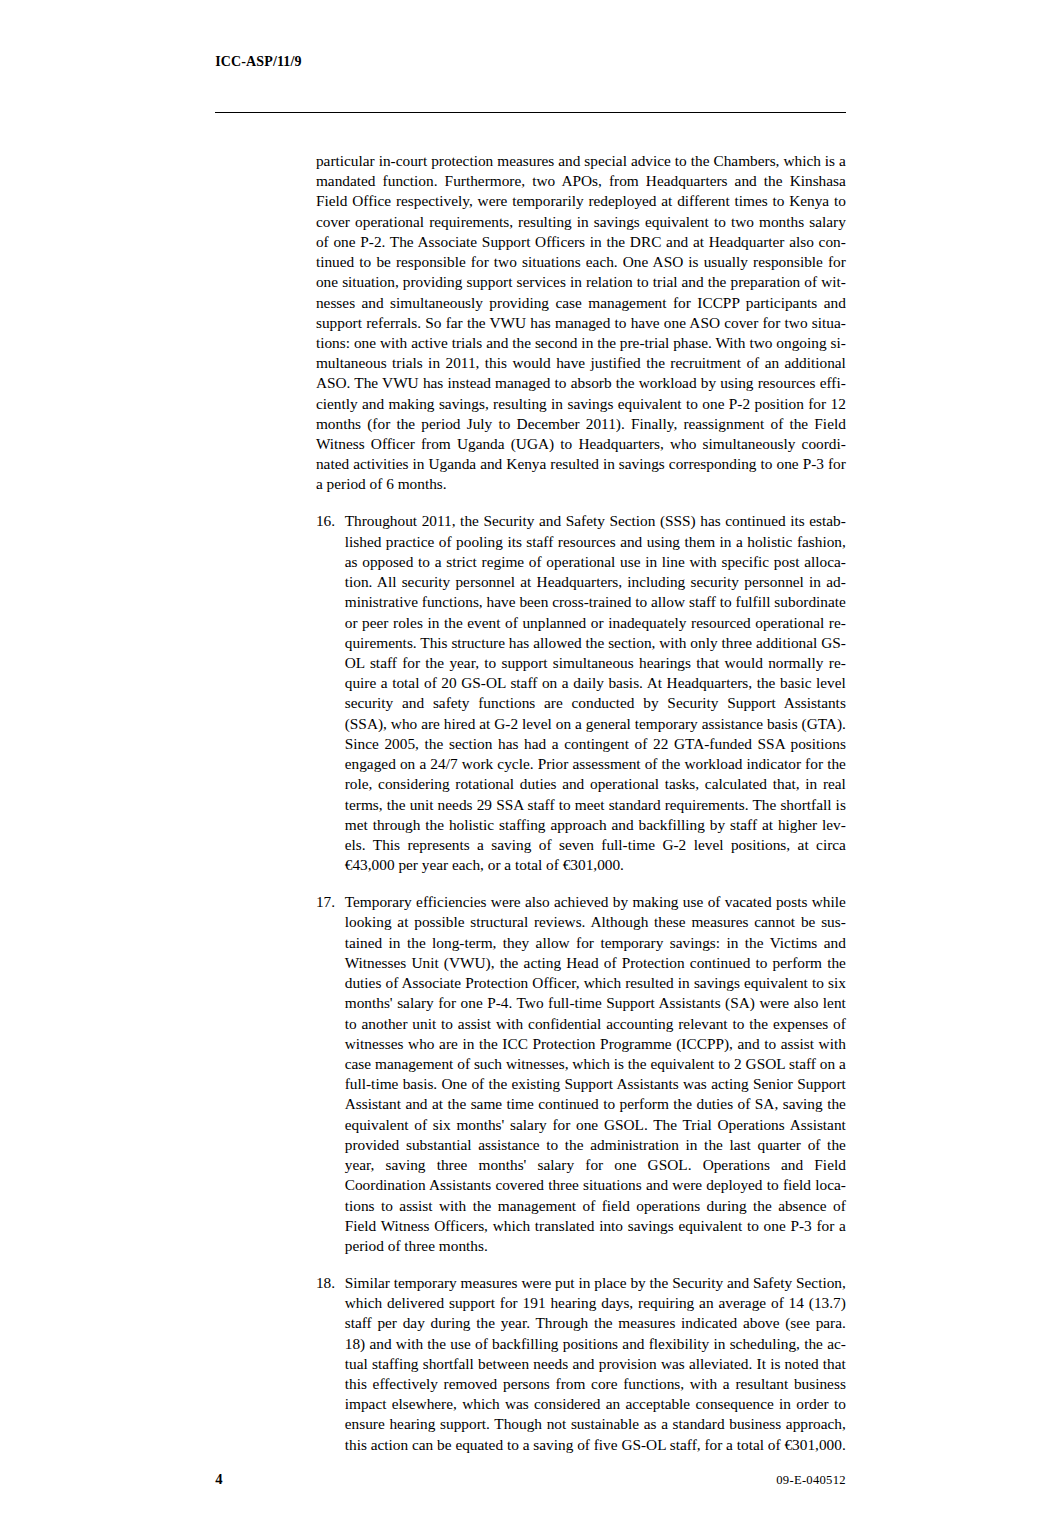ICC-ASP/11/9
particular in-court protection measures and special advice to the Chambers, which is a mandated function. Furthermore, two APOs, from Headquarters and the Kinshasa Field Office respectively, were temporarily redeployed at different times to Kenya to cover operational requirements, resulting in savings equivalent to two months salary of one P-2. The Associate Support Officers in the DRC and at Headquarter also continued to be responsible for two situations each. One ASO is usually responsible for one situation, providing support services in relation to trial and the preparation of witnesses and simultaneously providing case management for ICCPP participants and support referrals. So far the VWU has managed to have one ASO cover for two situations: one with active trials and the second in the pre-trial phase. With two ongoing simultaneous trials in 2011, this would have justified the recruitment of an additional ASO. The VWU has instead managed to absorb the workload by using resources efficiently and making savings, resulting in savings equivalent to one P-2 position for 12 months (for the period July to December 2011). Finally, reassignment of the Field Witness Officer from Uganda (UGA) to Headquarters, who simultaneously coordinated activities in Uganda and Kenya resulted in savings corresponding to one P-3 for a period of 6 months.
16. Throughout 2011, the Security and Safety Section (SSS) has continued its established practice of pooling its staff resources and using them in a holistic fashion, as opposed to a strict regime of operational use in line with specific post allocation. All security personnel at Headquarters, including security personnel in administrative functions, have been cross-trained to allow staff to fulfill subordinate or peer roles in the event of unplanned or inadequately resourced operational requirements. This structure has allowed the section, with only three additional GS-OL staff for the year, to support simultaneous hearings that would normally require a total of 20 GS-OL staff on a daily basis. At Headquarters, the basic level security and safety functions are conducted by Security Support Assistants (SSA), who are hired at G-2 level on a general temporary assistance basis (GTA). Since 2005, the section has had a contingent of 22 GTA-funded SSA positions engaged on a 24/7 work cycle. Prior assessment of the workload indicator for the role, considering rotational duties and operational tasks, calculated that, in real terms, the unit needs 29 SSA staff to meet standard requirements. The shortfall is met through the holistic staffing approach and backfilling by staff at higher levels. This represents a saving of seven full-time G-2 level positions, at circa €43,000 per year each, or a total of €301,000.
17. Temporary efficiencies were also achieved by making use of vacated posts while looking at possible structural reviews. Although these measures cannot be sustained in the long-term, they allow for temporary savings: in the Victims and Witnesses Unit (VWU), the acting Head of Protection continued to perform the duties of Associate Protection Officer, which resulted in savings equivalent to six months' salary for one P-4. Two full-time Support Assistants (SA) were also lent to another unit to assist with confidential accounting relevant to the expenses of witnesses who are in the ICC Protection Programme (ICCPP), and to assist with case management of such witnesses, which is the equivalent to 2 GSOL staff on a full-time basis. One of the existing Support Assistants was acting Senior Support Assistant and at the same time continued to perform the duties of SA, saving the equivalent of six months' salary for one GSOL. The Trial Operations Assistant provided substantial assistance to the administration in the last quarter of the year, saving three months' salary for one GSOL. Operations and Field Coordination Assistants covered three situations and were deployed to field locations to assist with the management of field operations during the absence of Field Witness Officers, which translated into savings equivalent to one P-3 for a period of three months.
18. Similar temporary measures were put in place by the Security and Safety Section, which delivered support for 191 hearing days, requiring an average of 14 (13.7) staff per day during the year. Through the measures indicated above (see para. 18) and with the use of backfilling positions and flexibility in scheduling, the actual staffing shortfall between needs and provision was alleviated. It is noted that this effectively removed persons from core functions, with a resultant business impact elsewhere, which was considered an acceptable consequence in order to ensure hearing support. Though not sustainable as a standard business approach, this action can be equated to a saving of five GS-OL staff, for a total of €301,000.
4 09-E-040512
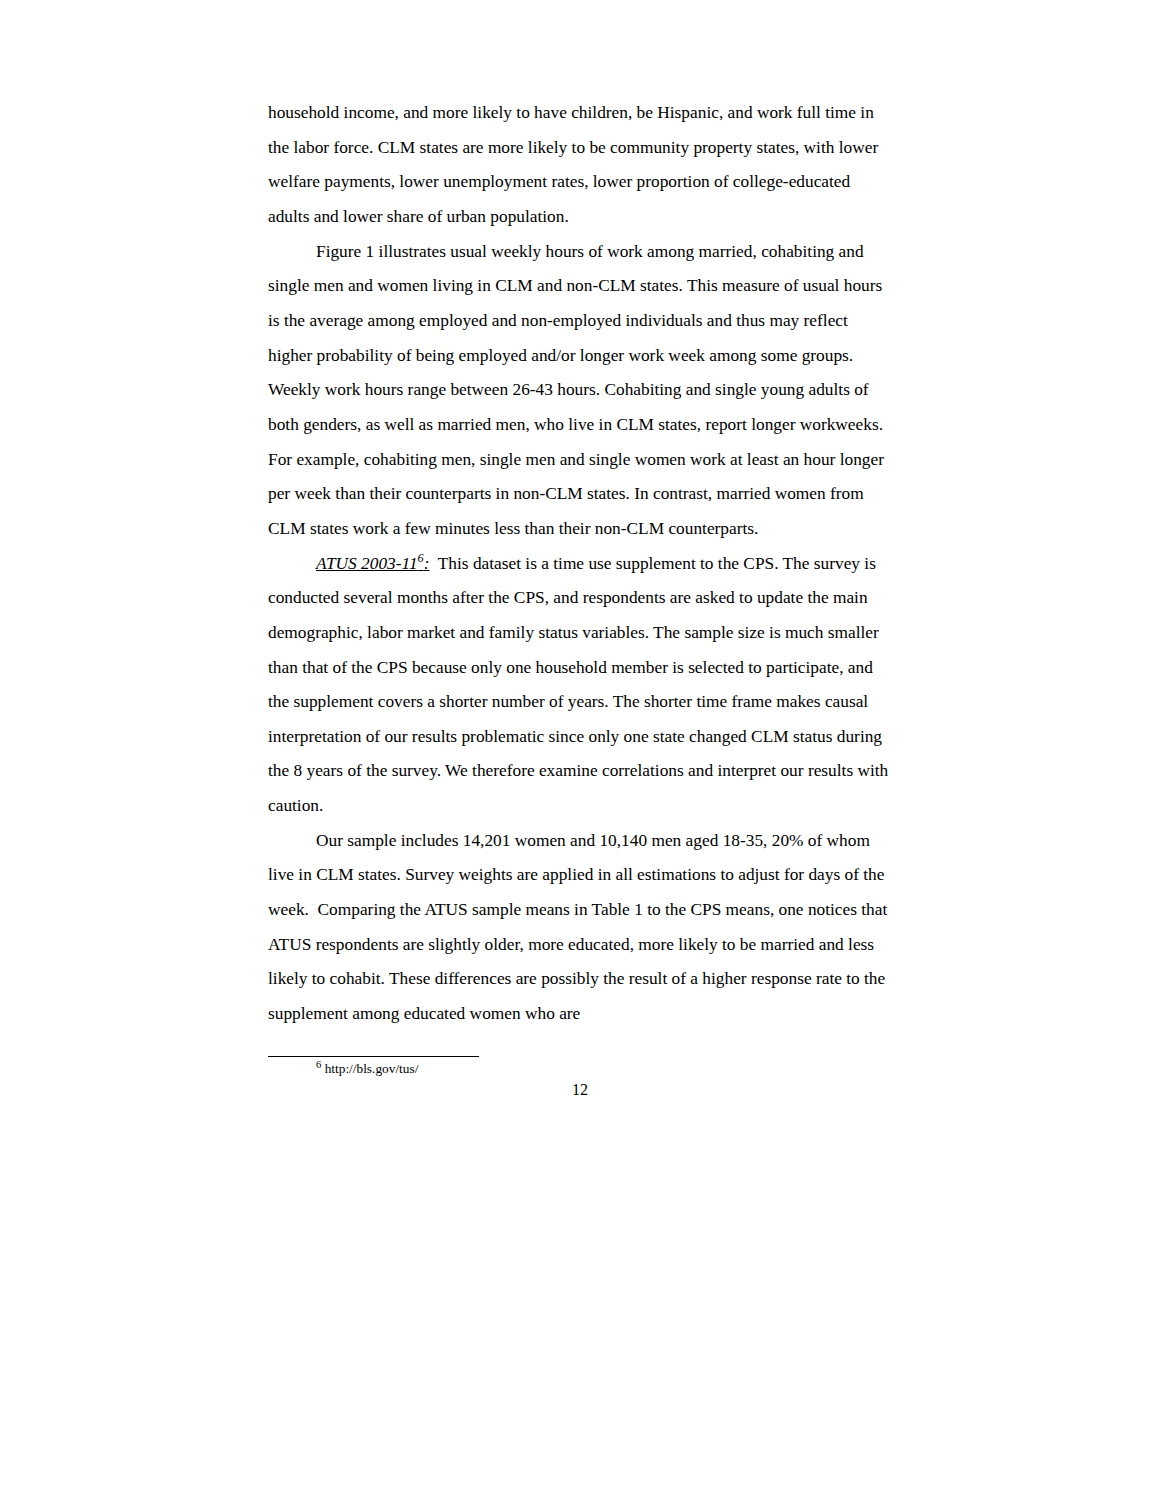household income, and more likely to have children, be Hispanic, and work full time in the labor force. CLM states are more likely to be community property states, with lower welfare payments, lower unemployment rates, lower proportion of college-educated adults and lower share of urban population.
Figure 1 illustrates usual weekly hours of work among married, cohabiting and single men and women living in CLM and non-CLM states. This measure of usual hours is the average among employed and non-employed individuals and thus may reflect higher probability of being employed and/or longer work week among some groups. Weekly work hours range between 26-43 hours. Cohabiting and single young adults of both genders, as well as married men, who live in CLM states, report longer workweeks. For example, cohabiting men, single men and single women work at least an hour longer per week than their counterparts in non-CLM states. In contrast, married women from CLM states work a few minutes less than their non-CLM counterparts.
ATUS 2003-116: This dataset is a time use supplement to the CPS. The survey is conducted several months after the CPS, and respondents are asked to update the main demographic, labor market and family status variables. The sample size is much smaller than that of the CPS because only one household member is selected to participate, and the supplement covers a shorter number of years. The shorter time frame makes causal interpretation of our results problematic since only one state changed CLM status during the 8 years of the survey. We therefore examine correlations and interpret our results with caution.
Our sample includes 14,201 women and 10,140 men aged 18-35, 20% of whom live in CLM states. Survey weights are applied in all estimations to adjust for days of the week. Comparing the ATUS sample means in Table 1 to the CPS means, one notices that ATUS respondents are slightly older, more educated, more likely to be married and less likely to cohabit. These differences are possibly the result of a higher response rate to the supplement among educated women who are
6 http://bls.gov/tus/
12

★ ★ ★ ★ ★ ★ ★

# WHAT THE EXERCISE ASKS:
Print each record exactly as it stands, leaving the images out.

# COMPLETED TASK:
ICC-ASP/11/9
particular in-court protection measures and special advice to the Chambers, which is a mandated function. Furthermore, two APOs, from Headquarters and the Kinshasa Field Office respectively, were temporarily redeployed at different times to Kenya to cover operational requirements, resulting in savings equivalent to two months salary of one P-2. The Associate Support Officers in the DRC and at Headquarter also continued to be responsible for two situations each. One ASO is usually responsible for one situation, providing support services in relation to trial and the preparation of witnesses and simultaneously providing case management for ICCPP participants and support referrals. So far the VWU has managed to have one ASO cover for two situations: one with active trials and the second in the pre-trial phase. With two ongoing simultaneous trials in 2011, this would have justified the recruitment of an additional ASO. The VWU has instead managed to absorb the workload by using resources efficiently and making savings, resulting in savings equivalent to one P-2 position for 12 months (for the period July to December 2011). Finally, reassignment of the Field Witness Officer from Uganda (UGA) to Headquarters, who simultaneously coordinated activities in Uganda and Kenya resulted in savings corresponding to one P-3 for a period of 6 months.
16. Throughout 2011, the Security and Safety Section (SSS) has continued its established practice of pooling its staff resources and using them in a holistic fashion, as opposed to a strict regime of operational use in line with specific post allocation. All security personnel at Headquarters, including security personnel in administrative functions, have been cross-trained to allow staff to fulfill subordinate or peer roles in the event of unplanned or inadequately resourced operational requirements. This structure has allowed the section, with only three additional GS-OL staff for the year, to support simultaneous hearings that would normally require a total of 20 GS-OL staff on a daily basis. At Headquarters, the basic level security and safety functions are conducted by Security Support Assistants (SSA), who are hired at G-2 level on a general temporary assistance basis (GTA). Since 2005, the section has had a contingent of 22 GTA-funded SSA positions engaged on a 24/7 work cycle. Prior assessment of the workload indicator for the role, considering rotational duties and operational tasks, calculated that, in real terms, the unit needs 29 SSA staff to meet standard requirements. The shortfall is met through the holistic staffing approach and backfilling by staff at higher levels. This represents a saving of seven full-time G-2 level positions, at circa €43,000 per year each, or a total of €301,000.
17. Temporary efficiencies were also achieved by making use of vacated posts while looking at possible structural reviews. Although these measures cannot be sustained in the long-term, they allow for temporary savings: in the Victims and Witnesses Unit (VWU), the acting Head of Protection continued to perform the duties of Associate Protection Officer, which resulted in savings equivalent to six months' salary for one P-4. Two full-time Support Assistants (SA) were also lent to another unit to assist with confidential accounting relevant to the expenses of witnesses who are in the ICC Protection Programme (ICCPP), and to assist with case management of such witnesses, which is the equivalent to 2 GSOL staff on a full-time basis. One of the existing Support Assistants was acting Senior Support Assistant and at the same time continued to perform the duties of SA, saving the equivalent of six months' salary for one GSOL. The Trial Operations Assistant provided substantial assistance to the administration in the last quarter of the year, saving three months' salary for one GSOL. Operations and Field Coordination Assistants covered three situations and were deployed to field locations to assist with the management of field operations during the absence of Field Witness Officers, which translated into savings equivalent to one P-3 for a period of three months.
18. Similar temporary measures were put in place by the Security and Safety Section, which delivered support for 191 hearing days, requiring an average of 14 (13.7) staff per day during the year. Through the measures indicated above (see para. 18) and with the use of backfilling positions and flexibility in scheduling, the actual staffing shortfall between needs and provision was alleviated. It is noted that this effectively removed persons from core functions, with a resultant business impact elsewhere, which was considered an acceptable consequence in order to ensure hearing support. Though not sustainable as a standard business approach, this action can be equated to a saving of five GS-OL staff, for a total of €301,000.
4 09-E-040512
household income, and more likely to have children, be Hispanic, and work full time in the labor force. CLM states are more likely to be community property states, with lower welfare payments, lower unemployment rates, lower proportion of college-educated adults and lower share of urban population.
Figure 1 illustrates usual weekly hours of work among married, cohabiting and single men and women living in CLM and non-CLM states. This measure of usual hours is the average among employed and non-employed individuals and thus may reflect higher probability of being employed and/or longer work week among some groups. Weekly work hours range between 26-43 hours. Cohabiting and single young adults of both genders, as well as married men, who live in CLM states, report longer workweeks. For example, cohabiting men, single men and single women work at least an hour longer per week than their counterparts in non-CLM states. In contrast, married women from CLM states work a few minutes less than their non-CLM counterparts.
ATUS 2003-116: This dataset is a time use supplement to the CPS. The survey is conducted several months after the CPS, and respondents are asked to update the main demographic, labor market and family status variables. The sample size is much smaller than that of the CPS because only one household member is selected to participate, and the supplement covers a shorter number of years. The shorter time frame makes causal interpretation of our results problematic since only one state changed CLM status during the 8 years of the survey. We therefore examine correlations and interpret our results with caution.
Our sample includes 14,201 women and 10,140 men aged 18-35, 20% of whom live in CLM states. Survey weights are applied in all estimations to adjust for days of the week. Comparing the ATUS sample means in Table 1 to the CPS means, one notices that ATUS respondents are slightly older, more educated, more likely to be married and less likely to cohabit. These differences are possibly the result of a higher response rate to the supplement among educated women who are
6 http://bls.gov/tus/
12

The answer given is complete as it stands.